I understand your point but I think it would be easier with AI than without. Many movies are not made to the standard of The Godfather because they don't sell like MCU Movie #53 and if you include more humans in the creation you're more likely to run into the current system's restrictions.
Making a movie as beloved as the Godfather would still be challenging of course.
As long as they don't suck the air out of funding for real movies I can live with it, but I'd still be sad that people are being trained to like auto-generated junk. Like how people are losing their ability to concentrate on long-form content due to overexposure to addictive short-form content.
Of course it would be easier. I agree. I just take issue with the "why humans" thing because if anything, the recent advancements highlight just how big the human element really is.
Can you imitate a Bach prelude? Sure.

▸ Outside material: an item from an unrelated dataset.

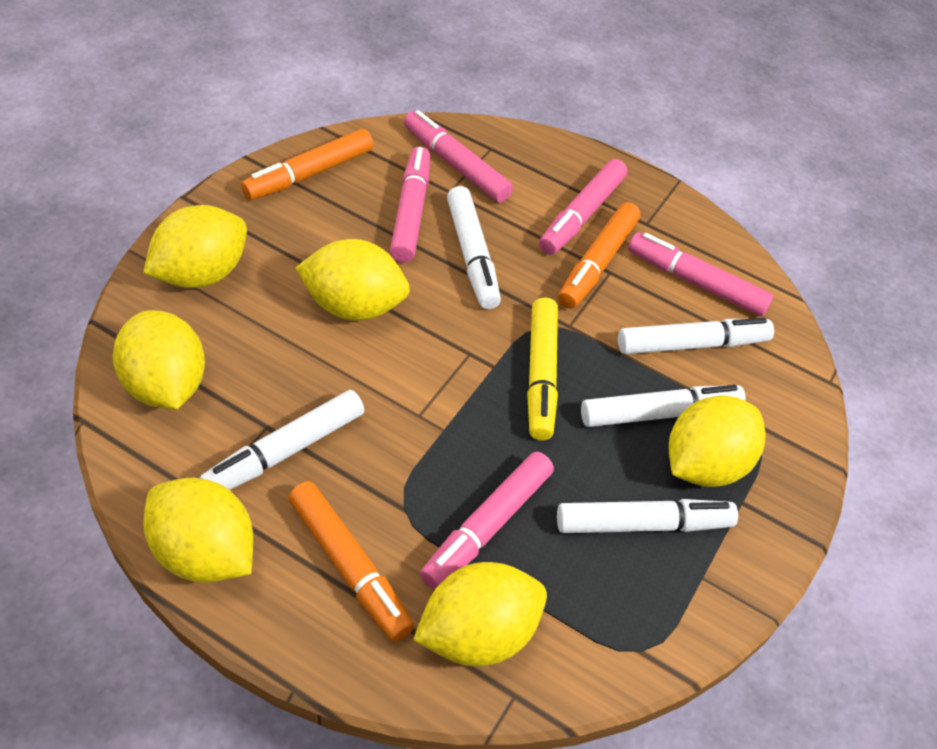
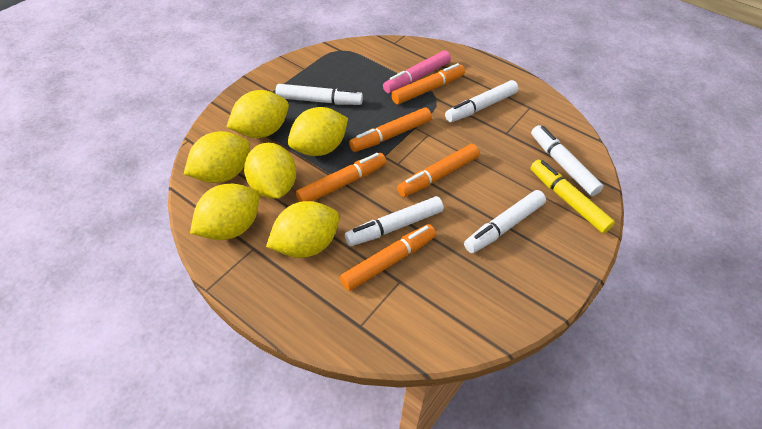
orange marker: 3 -> 5
pink marker: 5 -> 1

And only people who aren't actually familiar with his music would be impressed.
Much of AI approaching "human performance", is it approaching the lowest bar. There's a Wittgenstein thing going on here. That an LLM can ace the LSAT or GMAT is mostly an indictment of those tests.
I scored 159 on the LSAT in 2014, so I am not claiming the tests are easy. I am pointing out that when an AI aces them, it says more about the test than anything else.
No it doesn't lol because you can insert any test you like into your equation. GPT-4 performs well above average on almost anything you throw at it.
"Says more about [insert test]" is not an intelligent argument. It doesn't even make sense. Can you tell me exactly what this mysterious thing is ?
If you have this secret test for "true" intelligence and understanding the entire world is missing on then please share it with us and get your acclaim.
We must be speaking past each other. I am not out for acclaim and sorry for any confusion. Everything you say is exactly the point I'm trying to make, evidently clumsily. The "mysterious thing" is the human element. I don't know what else to call it? Humans that ace tests prove only that they are good at acing tests. Not that they're good at running businesses or practicing law. Not creating films (in this example), or music, etc.
I am not knocking the advancements, the capabilities are incredible. But machines have been doing what humans cannot since the dawn of time. I'm just pointing out what I think (thought?) was obvious: machines will soon be able to do just about everything that doesn't really matter.
PS. are you familiar with Wittgensteins ruler? Ask chatGPT about it.
There is no "human element" lol. That's the point. That's how you know the argument has no ground. People resort to "human element" when they have nothing to actually say. and because "human element" has no meaning, the goal posts for it just keeps getting moved further and further. apparently now we're at "make the godfather".
I'm not a critic of AI or moving any goal posts. I'm not lobbing comments in a vacuum. I was responding directly to the comical proposal that we don't need actors anymore, to which my Godfather comment has every relevance. Thanks anyway!
Theater is a niche now. And whenever I go to the theater with my wife we are the only members of the audience under 50. Doesn't look like this form of art will survive very long. I don't think people care very much whether characters are played by real humans. It used to be that dangerous stunts were performed live. Nobody cares that they were replaced by CGI. Nobody cares that Tom Cruise doesn't really jump out of the burning helicopter.
I mean, sure. Reading is a niche, too. HN is a niche as well. Almost everything you care about is a niche.
But back to acting: Broadway and off Broadway exist. Maybe it's not doing so well, I wouldn't know: I don't live in the US... but theaters exist in my city. Both big and indie plays are conducted by young people, for young people. People watch them. People act in them.
It's mistaken to believe that tech will replace things that people value other human beings doing. Theater and cinema -- barring blockbusters -- are not "processes" to "optimize". They exist for their own sake. People love watching other people act.
Want to know what else people love doing: acting themselves! Acting classes are everywhere.
So excuse my extreme skepticism: human actors aren't going anywhere.
Maybe Tom Cruise in Top Gun 5 will be auto-generated by AI, who cares? Those blockbusters sure are within reach of AI, since it's all about the thrills and no-one really cares about the acting behind all those CGI scenes.
> Doesn't look like this form of art will survive very long.
Art is more resilient than you give it credit for. Art has been with us -- mankind -- since our beginnings, and it will never be gone. It's something humans crave doing.